De druk die corona op onze gezondheidszorg en samenleving heeft gelegd, is immens. Het remt ons, test ons en zet ons aan het denken. We worden doordrongen van onze kwetsbaarheid als mens en van onze gezamenlijkheid. Tegelijk daagt deze periode ons creatief uit en zien we gezamenlijkheid en digitalisering toenemen. We hebben nu de kans om de gezondheid van morgen samen te vormen, veranderingen te initiëren en digitale toepassingen te verankeren in de samenleving. Laten we als zorgdrager en zorgvrager behalve onze zorgen ook onze krachten en expertises bundelen. Digitaal wordt zo het nieuwe normaal.
Wellicht kunnen we deze periode van versnelling en verstilling ook aangrijpen voor meer introspectie, reflectie en kennisdeling. Gaan we nadenken over vragen als: hoe kunnen we dicht bij de mens blijven; de mens niet alleen zien als patiënt; wie wordt straks na de coronacrisis het centrale aanspreekpunt?
Willen we wel het nieuw normaal van: intelligente lockdown, thuiswerken, de 1,5 meter-maatschappij, (over)volle IC’s, geen veilige medicijnen en opeenstapeling van kosten? Of willen we juist: versoepeling, verbonden zijn, nabijheid ervaren, natuur en cultuur als medicijn voor zowel onze mentale als fysieke gezondheid en betaalbare zorg.
In mijn ideale wereld wil ik dat laatste. Mét elkaar en vóór elkaar wordt naast digitaal hopelijk het nieuwe normaal.
Centraal aanspreekpunt
Belangrijk hierin is een centraal aanspreekpunt. Als patiënt wil ik niet gek worden van alle wet- en regelgeving, adviezen en kosten die een nieuw normaal met zich meebrengt. Maar ook blended care is belangrijk: fysiek waar nodig, digitaal en online waar kan.
COVID-19 heeft hier deels voor gezorgd. We worden gedwongen om onze digitale vaardigheden en middelen in te zetten en te gebruiken. De visies hierop lopen nog wel uiteen: de één ziet het als een prachtige toekomst met intensieve samenwerking tussen de zorgvrager en de zorgdrager. De ander als een ernstige bedreiging voor de privacy van alle betrokkenen bij een dossier.

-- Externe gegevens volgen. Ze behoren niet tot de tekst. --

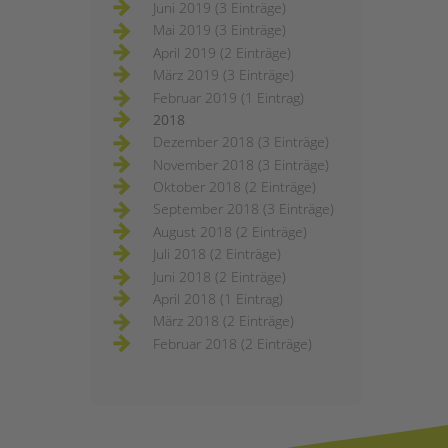
Juni 2019 (3 Einträge)
Mai 2019 (3 Einträge)
April 2019 (2 Einträge)
März 2019 (3 Einträge)
Februar 2019 (1 Eintrag)
2018
Dezember 2018 (3 Einträge)
November 2018 (3 Einträge)
Oktober 2018 (2 Einträge)
September 2018 (3 Einträge)
August 2018 (2 Einträge)
Juli 2018 (2 Einträge)
Juni 2018 (2 Einträge)
April 2018 (1 Eintrag)
März 2018 (2 Einträge)
Februar 2018 (2 Einträge)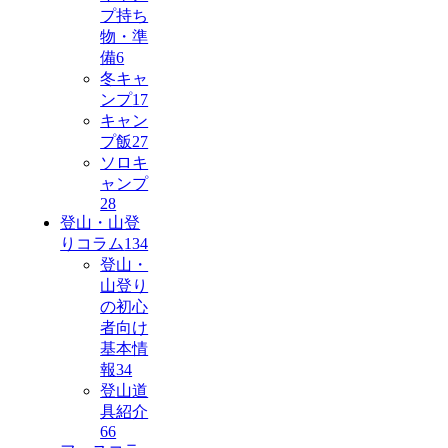
プ持ち
物・準
備
6
冬キャ
ンプ
17
キャン
プ飯
27
ソロキ
ャンプ
28
登山・山登
りコラム
134
登山・
山登り
の初心
者向け
基本情
報
34
登山道
具紹介
66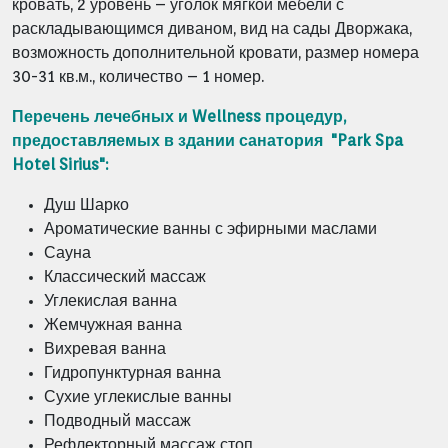
кровать, 2 уровень – уголок мягкой мебели с
раскладывающимся диваном, вид на сады Дворжака,
возможность дополнительной кровати, размер номера
30-31 кв.м., количество – 1 номер.
Перечень лечебных и Wellness процедур,
предоставляемых в здании санатория "Park Spa
Hotel Sirius":
Душ Шарко
Ароматические ванны с эфирными маслами
Сауна
Классический массаж
Углекислая ванна
Жемчужная ванна
Вихревая ванна
Гидропунктурная ванна
Сухие углекислые ванны
Подводный массаж
Рефлекторный массаж стоп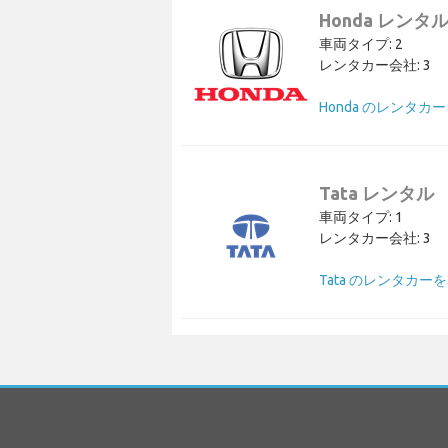
Honda レンタ
車両タイプ: 2
レンタカー会社: 3
Honda のレンタカ
Tata レンタル
車両タイプ: 1
レンタカー会社: 3
Tata のレンタカー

Dat hier nog de nodige haken en ogen aan zitten, toont deze discussie. Laten we nu, maar vooral na de crisis kijken naar een meer hybride model waarin patiënten en professionals het samen gaan doen. Laten we daaraan werken, want het gaat ons allemaal aan. Het gaat om onze gezondheid, ons welbevinden en onze kwaliteit van leven waarbij er straks hopelijk dat ene centrale aanspreekpunt is.
Het nieuwe normaal
Willen we trouwens wel naar het nieuwe normaal? Wat is dat nieuwe normaal precies? Hoe komen we als patiënt en professional tot zo’n hybride model met blended care? Wat zorgt ervoor dat mensen die stap gaan zetten en hoe gaan we dat veilig doen?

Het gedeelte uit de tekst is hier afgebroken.